7. Fine della contraddizione fra le aree urbane e il resto del territorio. Le mostruose concentrazioni abitative dovranno incominciare ad essere drasticamente ridimensionate e la popolazione ridistribuita. In parte ciò sta già avvenendo, ma in modo del tutto capitalistico, cioè gli abitanti vengono espulsi dai centri cittadini per far posto ad uffici e attività commerciali. La popolazione non si redistribuisce sul territorio ma si concentra in aree periferiche minori, con dispendi enorme di energia per i trasporti pendolari, giunti in alcune parti del mondo sviluppato a limiti assurdi. D'altra parte alcune aree un tempo abitate vengono abbandonate e il precedente habitat, meno disumano, viene perduto a favore delle nuove concentrazioni.
8. Abolizione della divisione del lavoro. Tutti i punti del programma immediato sono realizzabili in contesto di capitalismo maturo, ma non tutti possono avere effetti da un giorno all'altro. Una delle situazioni più dure a morire sarà la differenziazione fra lavori che oggi sono ritenuti di natura diversa. Il carrierismo e la corsa a posizioni di prestigio, fenomeni che assumono forme degeneri in tutti gli ambienti, sono solo un aspetto della divisione del lavoro.
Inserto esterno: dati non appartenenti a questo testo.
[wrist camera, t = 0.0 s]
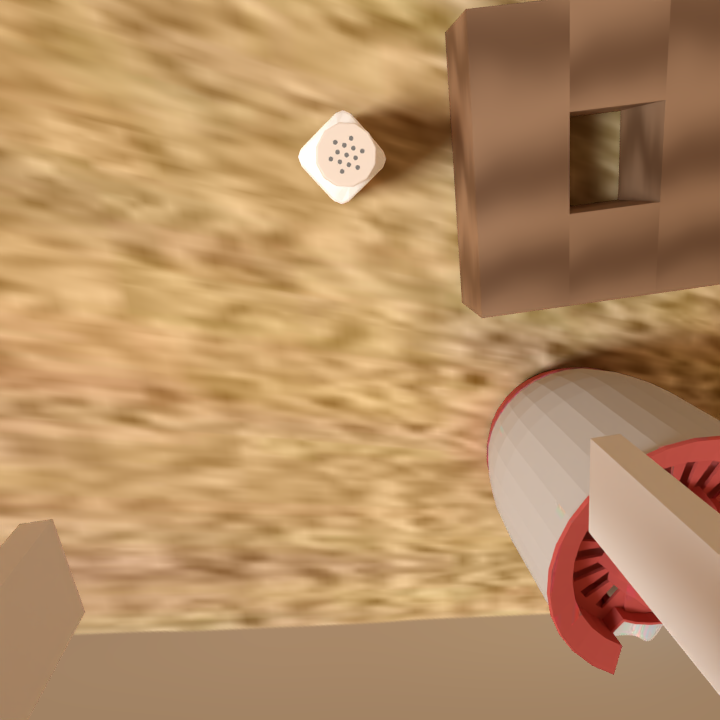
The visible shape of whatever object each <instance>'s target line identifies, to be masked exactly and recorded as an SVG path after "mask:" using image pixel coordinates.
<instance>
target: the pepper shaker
mask: <svg viewBox="0 0 720 720" xmlns="http://www.w3.org/2000/svg"><path fill="white" fill-rule="evenodd" d="M298 158H299V160H300V163H301V165H302V167H303V169H304V170H305V171H306V172H307V173H308V174H309V175H310V176H311V177H312V178H313V179H314V180H315V181H316V183H317V184H318V185H319V186H320V187H321V188H322V189H323V190H324V191H325V192H326V193H327V194H328V195H329V197H330V198H331V199H333V200H334V201H336V202H338V203H340V204H343V203H346V202H349V201H350V200H351V199H352V198H353V197H354V196H355V195H356V194H357V193H358V192H359V191H360V190H361V189H362V188H363V187H364V186H365V185H366V184H367V183H368V182H369V181H370V180H371V179H372V178H373V177H374V176H375V175H376V174H377V173H378V172H379V171H380V170H381V169H382V168H383V167H384V164H385V161H386V157H385V154H384V151H383V150H382V149H381V148H380V146H379V145H378V144H377V143H376V141H375V140H374V139H373V138H372V137H371V135H370V133H369V132H368V131H366V130H365V129H364V127H363V126H362V125H361V124H360V123H359V122H358V121H357V120H356V119H355V118H354V116H353V115H352V114H351V113H349V112H346V111H344V110H342V111H339V112H337V113H335V114H334V115H333V116H332V117H331V118H330V119H329V120H328V121H327V122H326V123H325V124H324V125H323V126H322V127H321V128H320V129H319V130H318V132H317V133H316V134H315V135H314V136H313V137H312V138H311V139H310V140H309V141H308V142H307V143H306V144H305V145H304V146H303V147H302V148H301V150H300V153H299V156H298Z"/></svg>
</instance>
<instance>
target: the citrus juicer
mask: <svg viewBox="0 0 720 720" xmlns="http://www.w3.org/2000/svg"><path fill="white" fill-rule="evenodd" d="M616 434H621V435H622V436H624V437H625V438H626V439H627V440H629V441H630V442H631V443H632V444H634V445H635V446H636V447H637V448H639V449H640V450H641V451H642V452H644V453H645V454H646V455H647V456H648V457H650V458H651V459H652V460H653V461H655V462H656V463H657V464H658V465H660V466H661V467H662V468H663V469H665V470H666V471H667V472H668V473H670V474H671V475H672V476H673V477H675V478H676V479H677V480H678V481H680V482H681V483H682V484H683V485H685V486H686V487H687V488H688V489H690V490H691V491H692V492H693V493H694V494H696V495H697V496H698V497H699V498H701V499H702V500H703V501H704V502H706V503H707V504H708V505H709V506H711V507H712V508H713V509H714V510H716V511H717V512H718V513H719V514H720V421H719V420H718V419H716V418H714V417H712V416H711V415H709V414H707V413H705V412H704V411H702V410H700V409H698V408H697V407H695V406H693V405H692V404H690V403H688V402H686V401H685V400H683V399H681V398H679V397H678V396H676V395H674V394H672V393H671V392H669V391H667V390H664V389H662V388H660V387H658V386H656V385H654V384H652V383H649V382H646V381H643V380H640V379H637V378H635V377H631V376H628V375H624V374H621V373H617V372H611V371H604V370H601V369H596V368H588V367H575V368H562V369H555V370H551V371H548V372H544V373H541V374H538V375H536V376H534V377H532V378H530V379H528V380H526V381H525V382H524V383H522V384H521V385H519V386H518V387H516V388H515V389H514V390H513V391H512V392H511V393H510V394H509V395H508V396H507V397H506V398H505V400H504V401H503V403H502V404H501V406H500V407H499V408H498V410H497V412H496V414H495V417H494V419H493V421H492V424H491V428H490V433H489V437H488V443H487V465H488V470H489V477H490V482H491V487H492V492H493V496H494V499H495V503H496V507H497V509H498V511H499V514H500V516H501V518H502V520H503V522H504V524H505V527H506V529H507V531H508V533H509V535H510V537H511V540H512V541H513V543H514V545H515V547H516V548H517V550H518V552H519V554H520V555H521V557H522V559H523V561H524V562H525V564H526V566H527V568H528V570H529V571H530V573H531V575H532V577H533V578H534V580H535V582H536V584H537V585H538V587H539V589H540V591H541V592H542V594H543V596H544V598H545V599H546V601H547V603H548V605H549V609H550V615H551V617H552V619H553V622H554V624H555V626H556V628H557V631H558V633H559V635H560V636H561V637H562V638H563V640H564V641H565V642H566V643H567V645H568V646H569V647H570V648H571V649H572V651H574V652H575V653H577V654H578V655H579V656H580V657H582V658H583V659H584V660H586V661H587V662H588V663H590V664H591V665H592V666H595V667H597V668H599V669H602V670H604V671H606V672H609V673H611V674H614V672H615V668H616V665H617V662H618V658H619V655H620V652H621V648H622V645H621V644H620V642H619V641H618V640H617V638H616V637H615V636H617V635H634V636H637V637H639V638H641V639H643V640H644V641H650V640H652V639H653V638H654V637H655V636H656V634H657V633H658V632H659V630H660V629H661V627H662V625H663V624H662V623H661V622H660V620H659V619H658V618H657V617H656V615H655V614H654V613H653V612H652V610H651V609H650V608H649V607H648V605H647V604H646V603H645V602H644V600H643V599H642V598H641V597H640V595H639V594H638V593H637V592H636V590H635V589H634V588H633V587H632V585H631V584H630V583H629V582H628V580H627V579H626V578H625V577H624V575H623V574H622V573H621V572H620V570H619V569H618V568H617V567H616V565H615V564H614V563H613V562H612V560H611V559H610V558H609V557H608V555H607V554H606V553H605V552H604V550H603V549H602V548H601V547H600V545H599V544H598V543H597V542H596V540H595V539H594V538H593V537H592V535H591V534H590V533H589V487H590V438H596V437H603V436H609V435H616Z"/></svg>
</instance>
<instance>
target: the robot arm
mask: <svg viewBox="0 0 720 720" xmlns="http://www.w3.org/2000/svg"><path fill="white" fill-rule="evenodd" d="M589 533H590V534H591V535H592V537H593V538H594V539H595V540H596V542H597V543H598V544H599V545H600V547H601V548H602V549H603V550H604V552H605V553H606V554H607V555H608V557H609V558H610V559H611V560H612V562H613V563H614V564H615V565H616V567H617V568H618V569H619V570H620V572H621V573H622V574H623V575H624V577H625V578H626V579H627V580H628V582H629V583H630V584H631V585H632V587H633V588H634V589H635V590H636V592H637V593H638V594H639V595H640V597H641V598H642V599H643V600H644V602H645V603H646V604H647V605H648V607H649V608H650V609H651V610H652V612H653V613H654V614H655V615H656V617H657V618H658V619H659V620H660V622H661V623H662V624H663V625H664V627H665V628H666V629H667V630H668V632H669V633H670V634H671V635H672V637H673V638H674V639H675V640H676V641H677V643H678V644H679V645H680V647H681V648H682V649H683V650H684V652H685V653H686V654H687V655H688V656H689V658H690V659H691V660H692V661H693V662H694V664H695V665H696V666H697V668H698V669H699V670H700V671H701V673H702V674H703V675H704V677H706V679H707V680H708V682H709V683H710V684H711V685H712V687H713V688H714V689H715V690H716V691H717V693H718V694H719V695H720V514H719V513H718V512H717V511H716V510H714V509H713V508H712V507H711V506H709V505H708V504H707V503H706V502H704V501H703V500H702V499H701V498H699V497H698V496H697V495H696V494H694V493H693V492H692V491H691V490H690V489H688V488H687V487H686V486H685V485H683V484H682V483H681V482H680V481H678V480H677V479H676V478H675V477H673V476H672V475H671V474H670V473H668V472H667V471H666V470H665V469H663V468H662V467H661V466H660V465H658V464H657V463H656V462H655V461H653V460H652V459H651V458H650V457H648V456H647V455H646V454H645V453H644V452H642V451H641V450H640V449H639V448H637V447H636V446H635V445H634V444H632V443H631V442H630V441H629V440H627V439H626V438H625V437H624V436H622V435H621V434H616V435H609V436H603V437H596V438H590V487H589ZM84 613H85V610H84V607H83V604H82V602H81V599H80V596H79V593H78V590H77V587H76V584H75V582H74V579H73V576H72V573H71V570H70V567H69V565H68V562H67V559H66V556H65V553H64V550H63V547H62V545H61V542H60V539H59V536H58V533H57V530H56V527H55V525H54V522H53V519H50V520H44V521H37V522H30V523H24V524H19V525H18V527H17V528H16V529H15V530H14V531H13V532H12V534H11V535H10V536H9V537H8V538H7V539H6V541H5V542H4V543H3V544H2V545H1V546H0V720H28V719H29V717H30V715H31V713H32V711H33V709H34V708H35V705H36V704H37V702H38V700H39V698H40V696H41V694H42V692H43V690H44V689H45V687H46V685H47V683H48V681H49V679H50V677H51V675H52V673H53V672H54V670H55V668H56V666H57V664H58V662H59V660H60V658H61V656H62V654H63V653H64V651H65V649H66V647H67V645H68V643H69V641H70V639H71V637H72V635H73V634H74V632H75V630H76V628H77V626H78V624H79V622H80V620H81V618H82V617H83V615H84Z"/></svg>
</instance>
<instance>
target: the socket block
mask: <svg viewBox="0 0 720 720" xmlns="http://www.w3.org/2000/svg"><path fill="white" fill-rule="evenodd" d="M445 37H446V53H447V69H448V85H449V101H450V117H451V133H452V149H453V165H454V181H455V196H456V212H457V228H458V244H459V260H460V276H461V292H462V303H463V304H465V305H466V306H467V307H469V308H470V309H471V310H472V311H474V312H475V313H476V314H478V315H479V316H480V317H481V318H486V317H493V316H500V315H507V314H514V313H521V312H528V311H535V310H542V309H550V308H557V307H564V306H571V305H578V304H585V303H592V302H599V301H606V300H613V299H620V298H627V297H634V296H641V295H648V294H655V293H662V292H669V291H677V290H684V289H691V288H698V287H705V286H712V285H719V284H720V0H541V1H533V2H524V3H515V4H507V5H498V6H489V7H481V8H472V9H466V10H465V11H464V12H463V13H462V14H461V16H460V17H459V18H458V19H457V20H456V21H455V22H454V23H453V25H452V26H451V27H450V28H449V29H448V30H447V31H446V32H445ZM614 111H621V122H620V157H619V191H618V200H614V201H606V202H599V203H591V204H584V205H576V206H570V117H574V116H582V115H590V114H598V113H606V112H614Z"/></svg>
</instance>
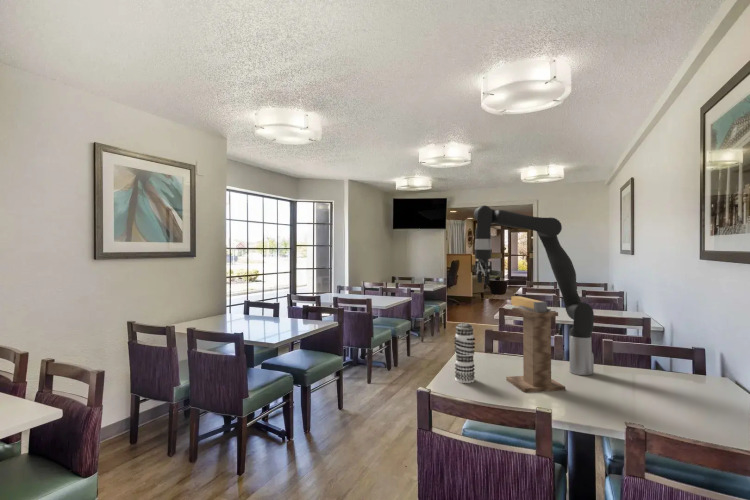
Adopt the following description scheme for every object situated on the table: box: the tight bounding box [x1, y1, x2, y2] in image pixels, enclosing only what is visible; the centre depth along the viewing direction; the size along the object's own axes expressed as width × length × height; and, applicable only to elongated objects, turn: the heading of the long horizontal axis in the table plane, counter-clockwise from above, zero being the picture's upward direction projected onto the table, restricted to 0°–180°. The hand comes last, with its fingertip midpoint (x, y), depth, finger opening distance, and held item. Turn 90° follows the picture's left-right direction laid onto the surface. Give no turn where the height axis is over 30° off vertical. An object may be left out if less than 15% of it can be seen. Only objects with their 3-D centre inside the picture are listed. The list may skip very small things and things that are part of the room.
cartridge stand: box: [505, 305, 566, 393], centre depth 176 cm, size 18×16×33 cm
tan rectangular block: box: [510, 295, 548, 312], centre depth 181 cm, size 5×23×4 cm, turn 8°
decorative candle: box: [453, 322, 476, 384], centre depth 183 cm, size 9×9×25 cm
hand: (483, 283), depth 193 cm, fingers open, 8 cm apart
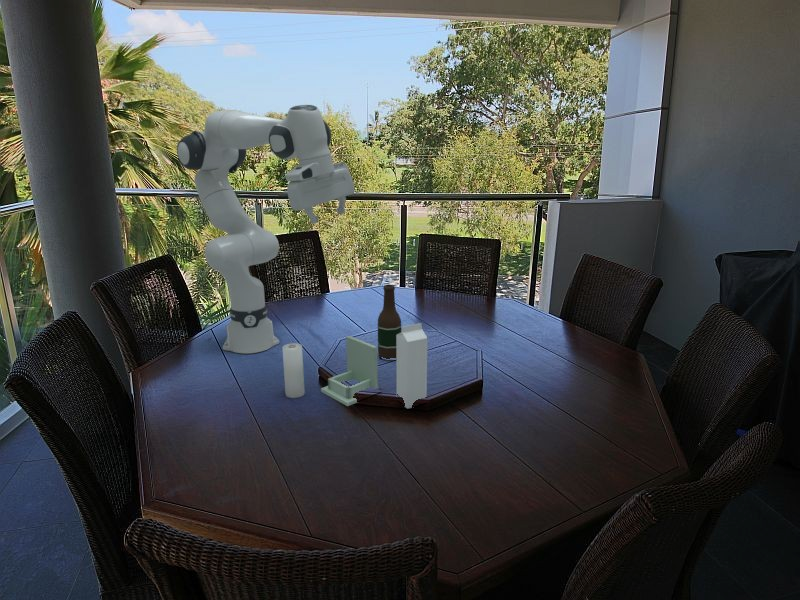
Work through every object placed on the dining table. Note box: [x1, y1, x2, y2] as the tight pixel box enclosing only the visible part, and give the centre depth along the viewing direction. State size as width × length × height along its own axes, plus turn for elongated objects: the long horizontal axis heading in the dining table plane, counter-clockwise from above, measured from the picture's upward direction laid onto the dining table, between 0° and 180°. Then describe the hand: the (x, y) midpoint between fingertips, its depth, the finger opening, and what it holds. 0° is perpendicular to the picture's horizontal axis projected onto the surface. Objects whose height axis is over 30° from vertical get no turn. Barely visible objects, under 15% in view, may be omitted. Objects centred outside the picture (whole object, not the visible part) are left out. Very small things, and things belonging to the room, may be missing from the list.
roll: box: [282, 342, 305, 399], centre depth 148 cm, size 5×5×14 cm
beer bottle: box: [377, 284, 402, 359], centre depth 172 cm, size 8×8×24 cm
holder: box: [320, 335, 379, 407], centre depth 149 cm, size 12×12×14 cm
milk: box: [395, 322, 428, 410], centre depth 142 cm, size 6×6×22 cm
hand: (328, 218), depth 149 cm, fingers open, 8 cm apart
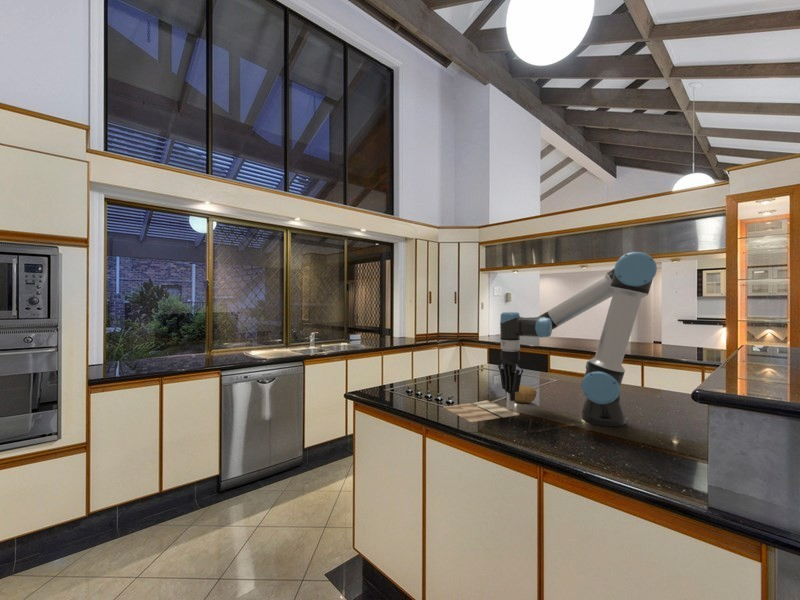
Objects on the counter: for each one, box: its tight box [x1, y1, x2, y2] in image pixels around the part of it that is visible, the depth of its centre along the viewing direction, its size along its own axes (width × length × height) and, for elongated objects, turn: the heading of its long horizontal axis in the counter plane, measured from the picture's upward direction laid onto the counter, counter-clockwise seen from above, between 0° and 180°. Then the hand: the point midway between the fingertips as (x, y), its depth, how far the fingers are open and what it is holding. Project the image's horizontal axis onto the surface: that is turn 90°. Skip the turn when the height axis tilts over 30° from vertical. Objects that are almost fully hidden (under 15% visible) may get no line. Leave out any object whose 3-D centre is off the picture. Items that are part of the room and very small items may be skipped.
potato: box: [514, 384, 537, 404], centre depth 169 cm, size 10×14×8 cm
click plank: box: [471, 399, 520, 418], centre depth 157 cm, size 22×8×1 cm, turn 22°
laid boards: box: [442, 403, 501, 423], centre depth 152 cm, size 22×14×1 cm, turn 22°
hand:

Mentre sarà relativamente agevole far scomparire la differenza sociale fra lavoro intellettuale e lavoro manuale, già oggi mescolati attraverso certi utilizzi del cosiddetto tempo libero, sarà più difficile eliminare il concetto stesso che il lavoro intellettuale sia di livello superiore al lavoro manuale. La realizzazione di ciò non potrà che avvenire attraverso l'impostazione dei primi anni di vita e di esperienza, dove le attività di studio e lavorative di ogni tipo saranno armonicamente distribuite.
9. Abolizione dell'informazione mercificata. Uno dei compiti fondamentali della rivoluzione, com'è naturale, è di impadronirsi dei sistemi di informazione della società. In questo senso non si tratta soltanto di gestire direttamente il mondo della scuola, della televisione, della stampa, dello spettacolo, dell'intrattenimento, che cambierebbero semplicemente di mano. Una televisione statale non è diversa da una televisione privata se interviene soltanto un fattore di "gestione". Si tratta, se la rivoluzione ha veramente vinto e quindi ha già operato un profondo cambiamento nelle aspettative sociali, di rivoluzionare anche quel mondo, dato che nella sua totalità è "fatto" di materiali che provengono direttamente dall'ideologia dominante e dalla conseguente sovrastruttura sociale.
Il problema del programma immediato della rivoluzione per le aree a capitalismo maturo è strettamente collegato alla differenza che passa fra l'utopia e il comunismo. Molte delle premesse del programma esistono già, pronte per essere liberate dalle catene che impediscono il loro esprimersi.
"Ogni moto presente è per i deterministi un dato che non si può negare. Ma solo i comunisti apportano il dato di rappresentare l'avvenire del movimento, ossia della classe lottante, e lottante per sopprimere le classi".
Per Bordiga e per il movimento in cui ha militato e ha rappresentato il programma della società futura è un dato del presente. Ridotta all'essenziale, è questa la vera differenza fra un utopista e un rivoluzionario comunista. Ed è anche per questo che Bordiga non ha mai scritto un programma dettagliato della rivoluzione futura.